=== The task ===
Transcribe every line of text in the data below verbatim, omitting the pictures.

=== Records ===

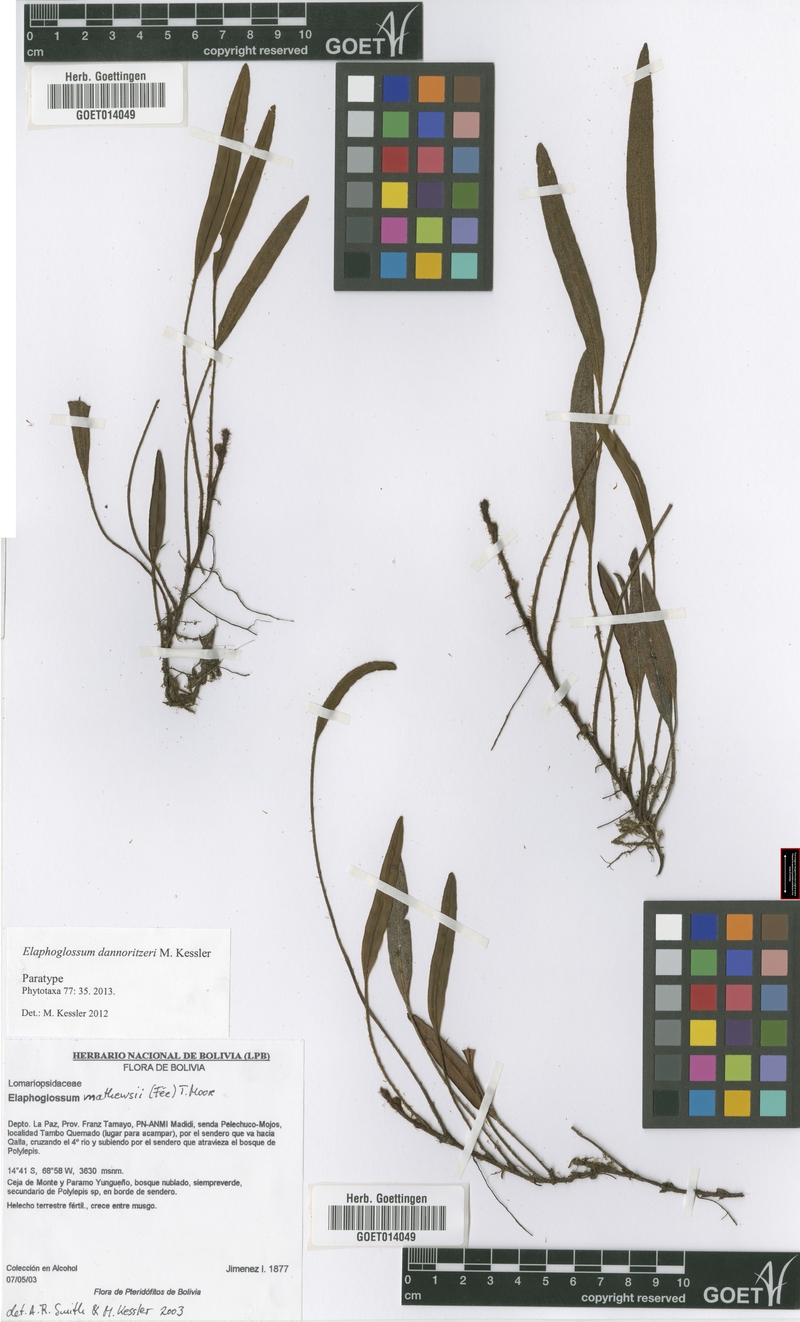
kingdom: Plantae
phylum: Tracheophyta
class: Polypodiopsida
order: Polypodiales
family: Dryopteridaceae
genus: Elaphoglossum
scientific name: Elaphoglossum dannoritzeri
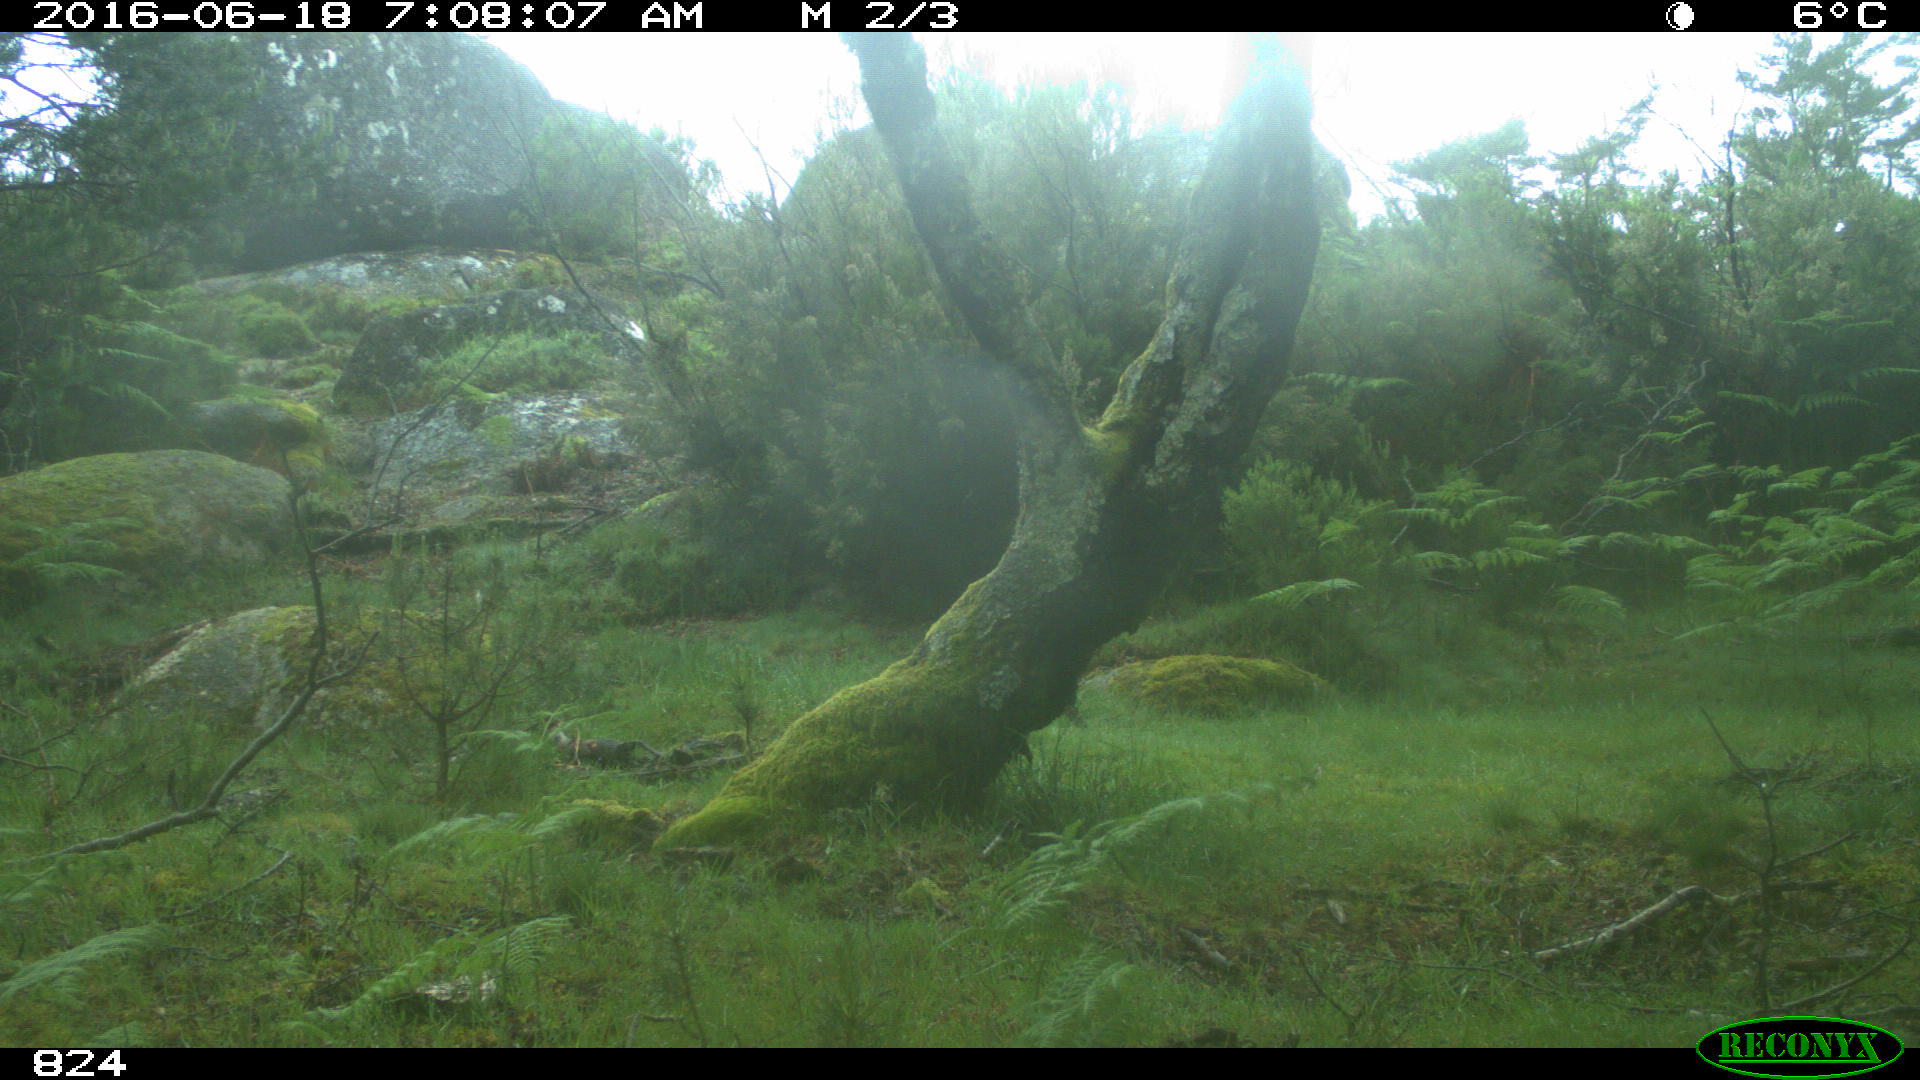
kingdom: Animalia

=== Output for this exercise ===
kingdom: Plantae
phylum: Tracheophyta
class: Polypodiopsida
order: Polypodiales
family: Dryopteridaceae
genus: Elaphoglossum
scientific name: Elaphoglossum dannoritzeri
kingdom: Animalia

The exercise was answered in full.